Review: Simple Minds – ‘Sparkle In The Rain’ (reissue)


smWhen Live4ever mentioned we were reviewing ‘Sparkle In The Rain‘ to a friend, their reaction was to wrinkle their nose and opine, “Ah yes – the bombast”.

Bombast is a word used so frequently in conjunction with Simple Minds that it sometimes feels like it ought to be the third word of their name: in his essential précis of post-punk and beyond, Rip It Up and Start Again, author Simon Reynolds describes the Glaswegian band’s work as ‘increasingly bombastic’ as they made their way towards Live Aid, The Breakfast Club and songs like the winsome ‘Belfast Child‘.




‘Sparkle In The Rain’ lies at the absolute mid-point of that journey, a record that finally dispensed with the art-punk and latterly dreamy ambiance of their previous iterations. In tone it feels like a preparatory step, an intake of breath before jumping into the void of pop stardom. It constituted a definite evolutionary step from its predecessor ‘New Gold Dream‘, on which Jim Kerr crooned ephemerally over songs from a niche which was part New Age, part New Romanticism. Along with contemporaries U2 and Big Country, at the time Simple Minds vied for the unofficial mantle of ‘Kings Of New Stadium Rock’, the spoils of which was ultimately unit shifting beyond the wildest dreams of their rain-coated Northern British critics.

It’s fair to say this newly emerging genre was laced with pretension, but it’s true defining quality was in the kinetic energy it brought both through the strident outpourings of their erudite lead singers, and in the towering, epic flourishes of the music they made. The movement’s house producer was Steve Lillywhite, who was again in the chair here, although his chief role seems to have been in persuading Kerr and co. to keep their powder even slightly dry throughout.

It was clearly a difficult job. From the opening moments – Mel Gaynor’s bellowed count-in to ‘Up On The Catwalk‘ – the studio sounds like it was awash with testosterone and gnosticism by the gallon. The sometimes inward looking phases of ‘New Gold Dream’ have been consigned to history; ‘Up On The Catwalk’s list of characters – including Robert De Niro, Kim Philby and Michaelangelo – were evidence of far the horizon now looked, a vista that now stretched from Raintown to Bombay and Montevideo, via Brixton.

And bombast? What about the bombast?

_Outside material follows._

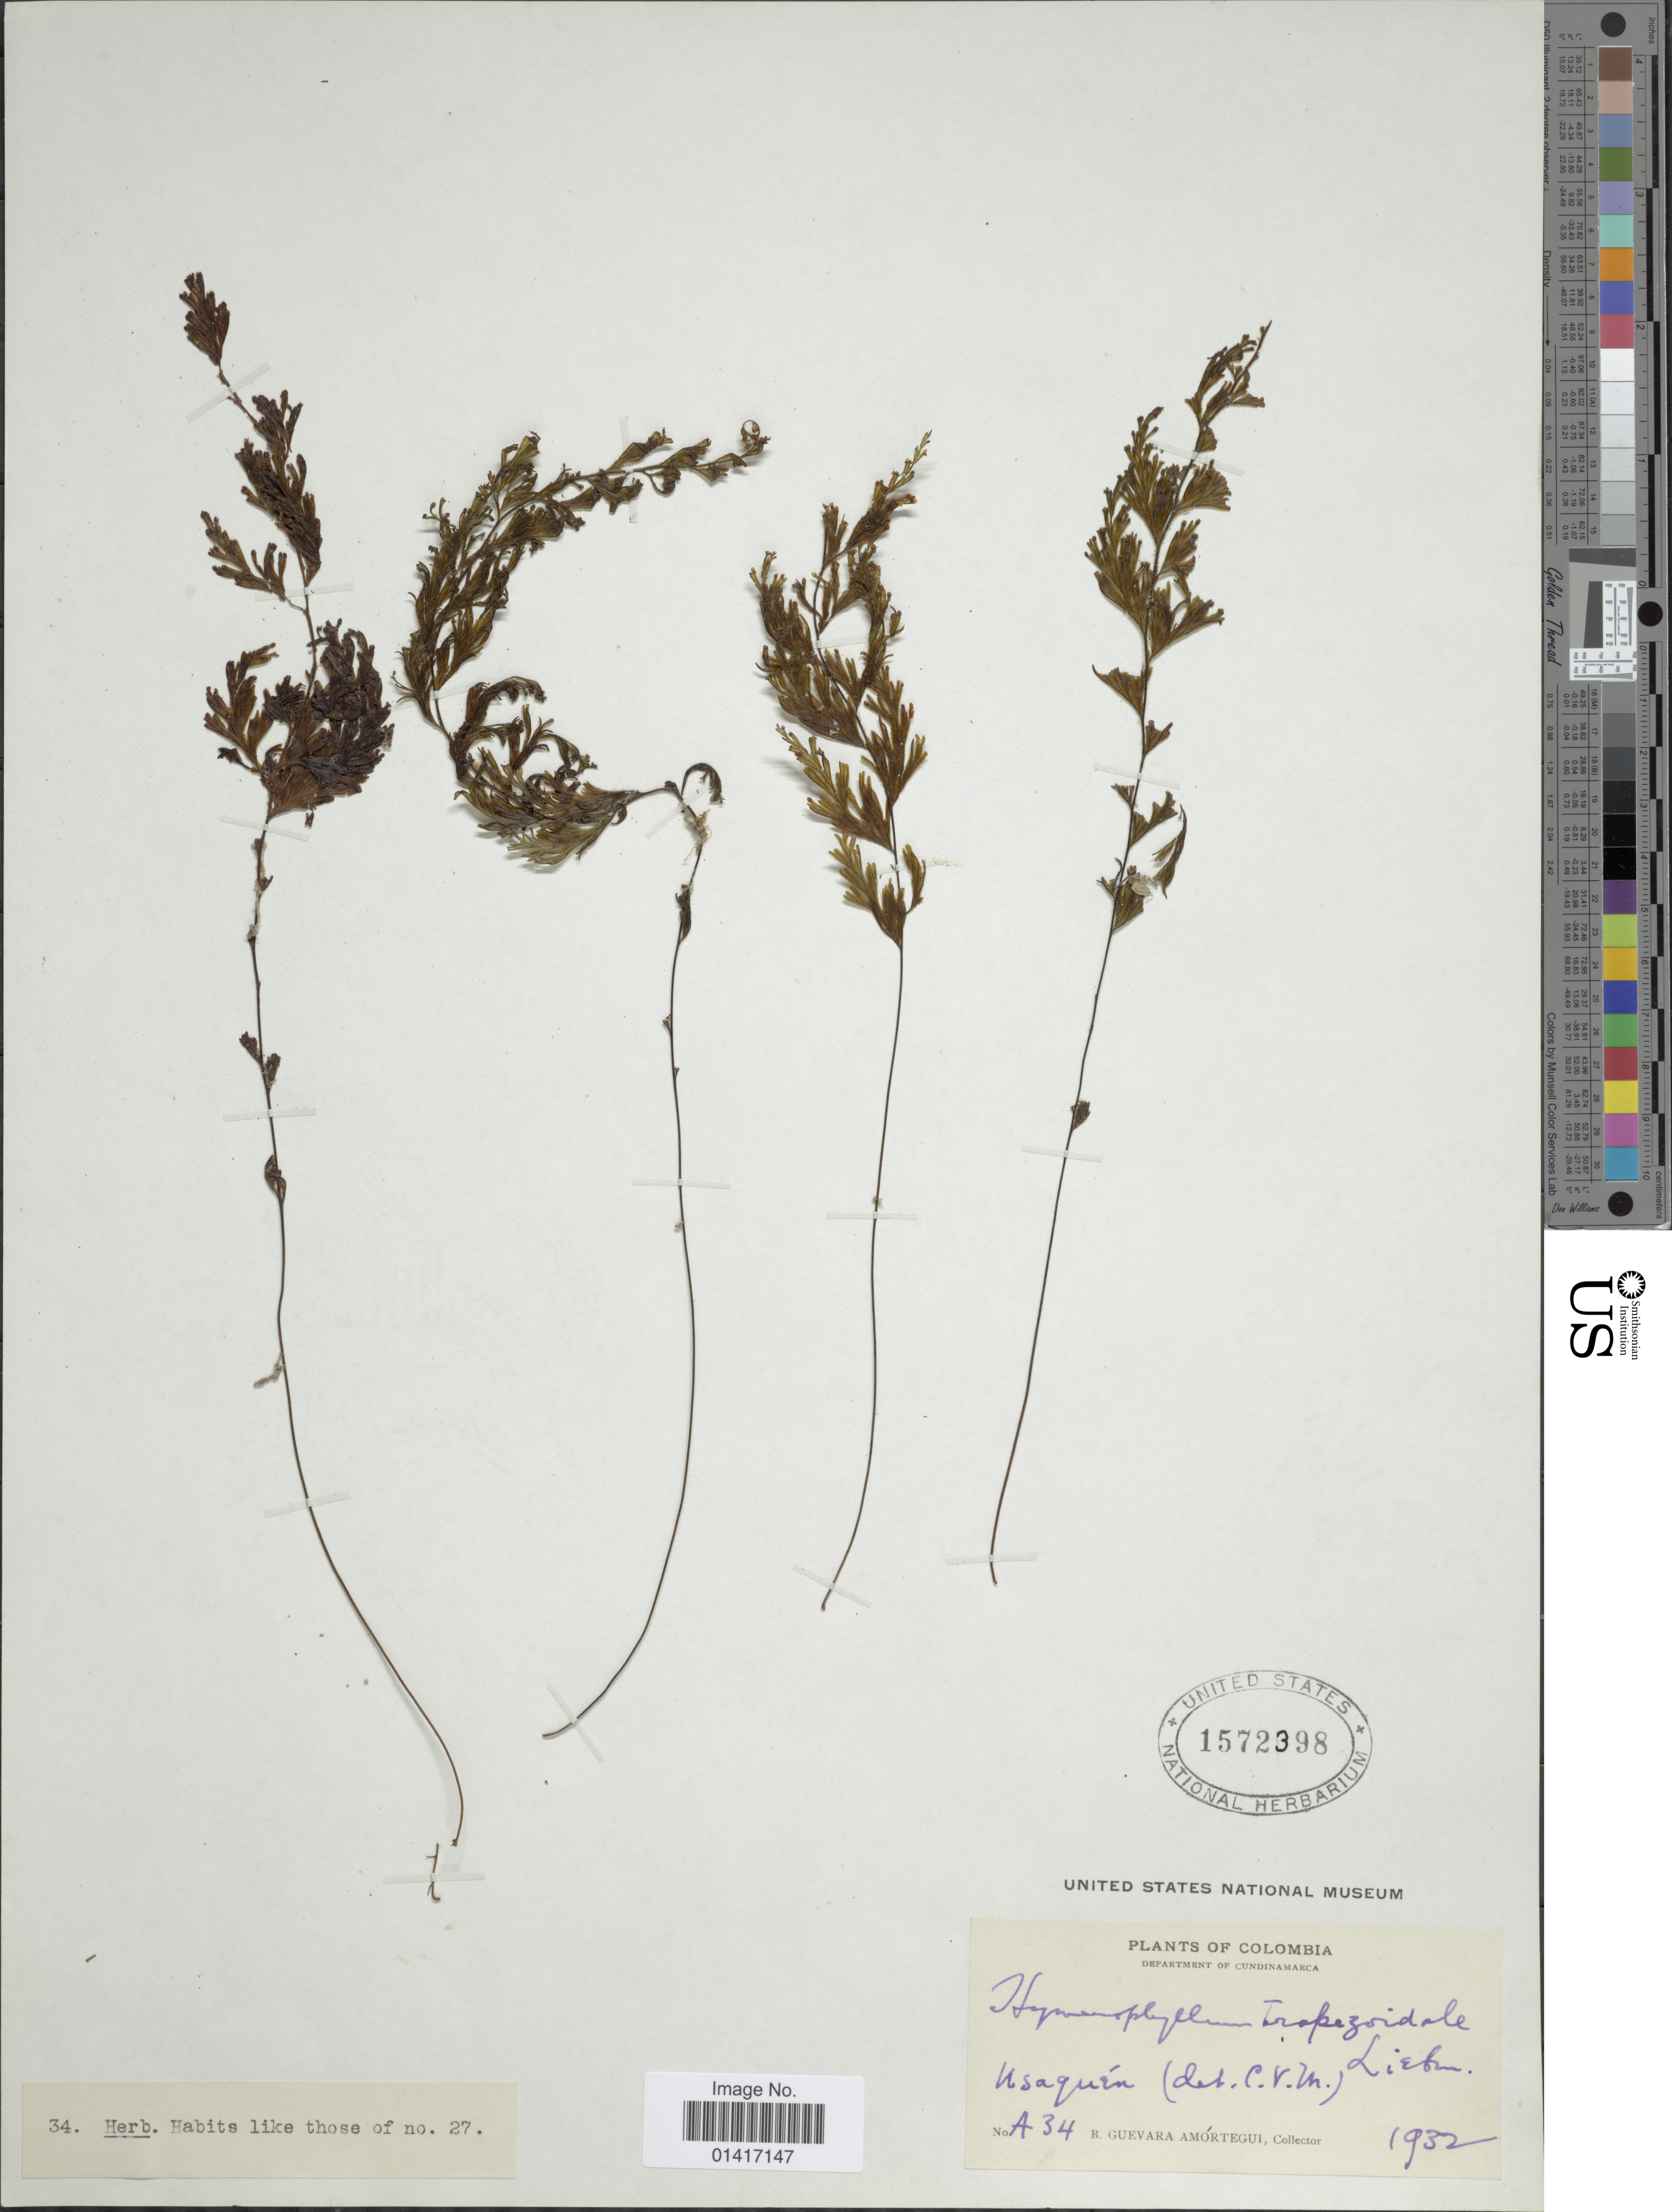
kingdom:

Well yes, there’s undeniably plenty of that, Kerr un-ironically delivering lines like, “This could be the great divide”, about how he’d, “Love to feel a free world turn tonight”, or even about the celestial wish making of, “Sweet angels sing, about the fast pace of things”. In his defence, these were simpler times, and the sheer primeval throb of ‘Waterfront‘, ‘Speed Your Love To Me‘ and ‘The Kick Inside Of Me‘ were designed to shower optimism and togetherness on sweaty male crowds. This combination of momentum and soul-grabbing leaves S’parkle In The Rain’s isolated moments of reflection – the vaguely messianic ‘East At Easter‘ and instrumental closer ‘Shake Off The Ghosts‘ – as something of an incongruity. The one real misstep though is a truly vexing cover of Lou Reed‘s ‘Street Hassle‘, which is rendered into sounding like much of rest of ‘Sparkle In The  Rain’, a feat which unhappily tells its own story.

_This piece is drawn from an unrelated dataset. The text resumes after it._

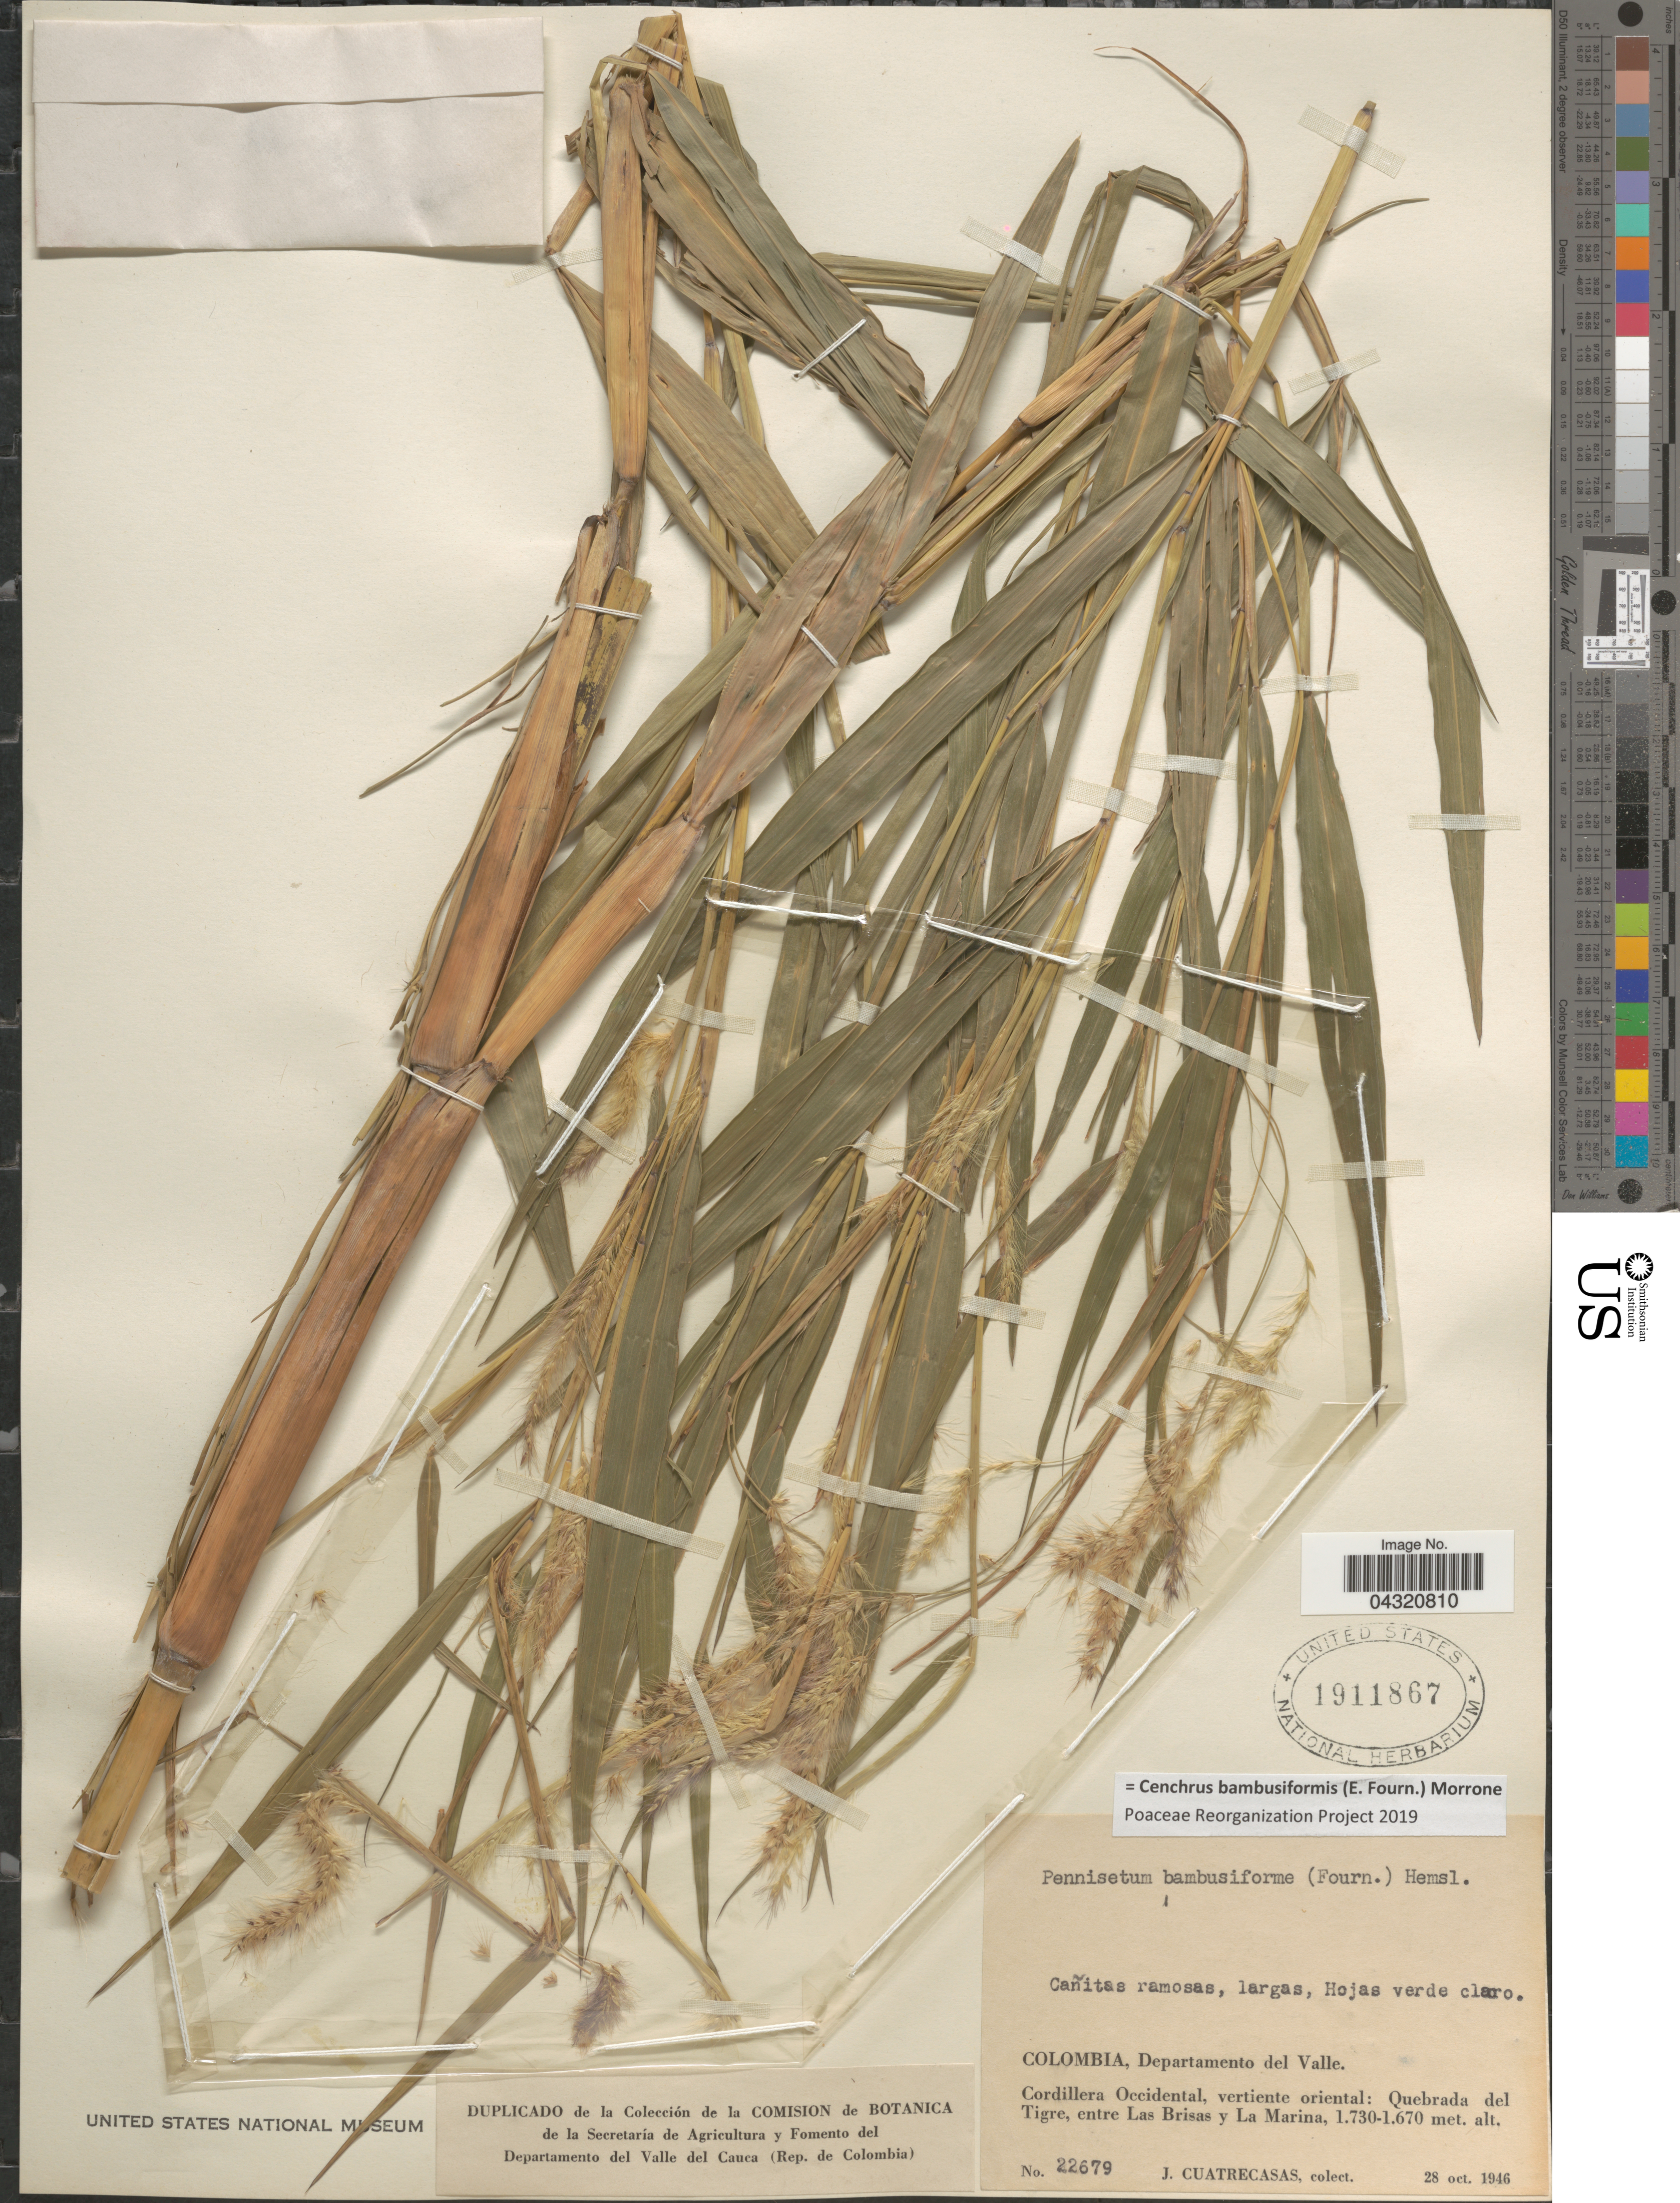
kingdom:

It’s probably worth asking at this point why a period which promised much but ultimately rang hollow should be revisited, but without it you’d have no Muse, Coldplay or Snow Patrol. This deluxe package  (there is a super-duper box set also featuring a Radio 1 session and a 1984 gig from Glasgow’s iconic Barrowland) features a remastered original and, in now time honoured reissue tradition, a slug of ‘bonus material’.

This second disc features a cache of goodies of varying merit. On the over compensating side there are three more versions of ‘Waterfront’ and an instrumental take on ‘White Hot Day‘ (mysteriously entitled ‘Bass Line’), all of which fall well short of essential curio status. There are, however, thankfully objects of greater interest, amongst them a peerless live version of one of ‘New Gold Dream’s finest pieces, ‘Hunter & The Hunted‘ (once you overcome the churlish question of why it was selected for a re-issue of a later record). There’s also a reminder of how the eighties were the signature period for the extended mix – used on 12 inch singles for padding mainly – but the seven minutes plus of ‘Up On The Catwalk’ are almost like listening to a different song. Finally, the hazy washes of ‘An African Band In Chimes‘ signposts the ambient techno of artists like Aphex Twin and Boards of Canada, a decade in advance.



Heritage bands and their heritage releases are becoming more populous than new music. There are some obvious reasons for this, but whilst some musical archeology is merely that, ‘Sparkle In The Rain’ on balance deserves to be re-examined – adrenaline, bombast and all.